## Task to complete
Write out the text of the records below word for word, leaving out the pictures.
Segment Start: Provided records
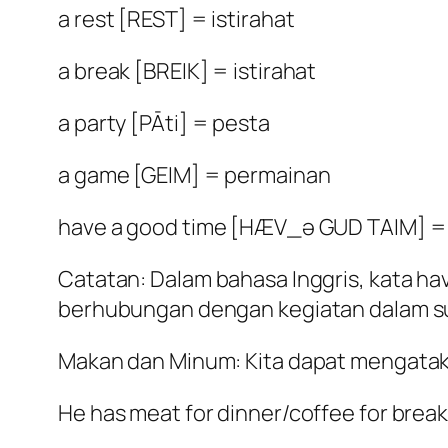
a rest [REST] = istirahat
a break [BREIK] = istirahat
a party [PĀti] = pesta
a game [GEIM] = permainan
have a good time [HÆV_ə GUD TAIM] =
Catatan: Dalam bahasa Inggris, kata h
berhubungan dengan kegiatan dalam su
Makan dan Minum: Kita dapat mengataka
He has meat for dinner/coffee for break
Segment End: Provided records
## Output
a rest [REST] = istirahat
a break [BREIK] = istirahat
a party [PĀti] = pesta
a game [GEIM] = permainan
have a good time [HÆV_ə GUD TAIM] =
Catatan: Dalam bahasa Inggris, kata h
berhubungan dengan kegiatan dalam su
Makan dan Minum: Kita dapat mengataka
He has meat for dinner/coffee for break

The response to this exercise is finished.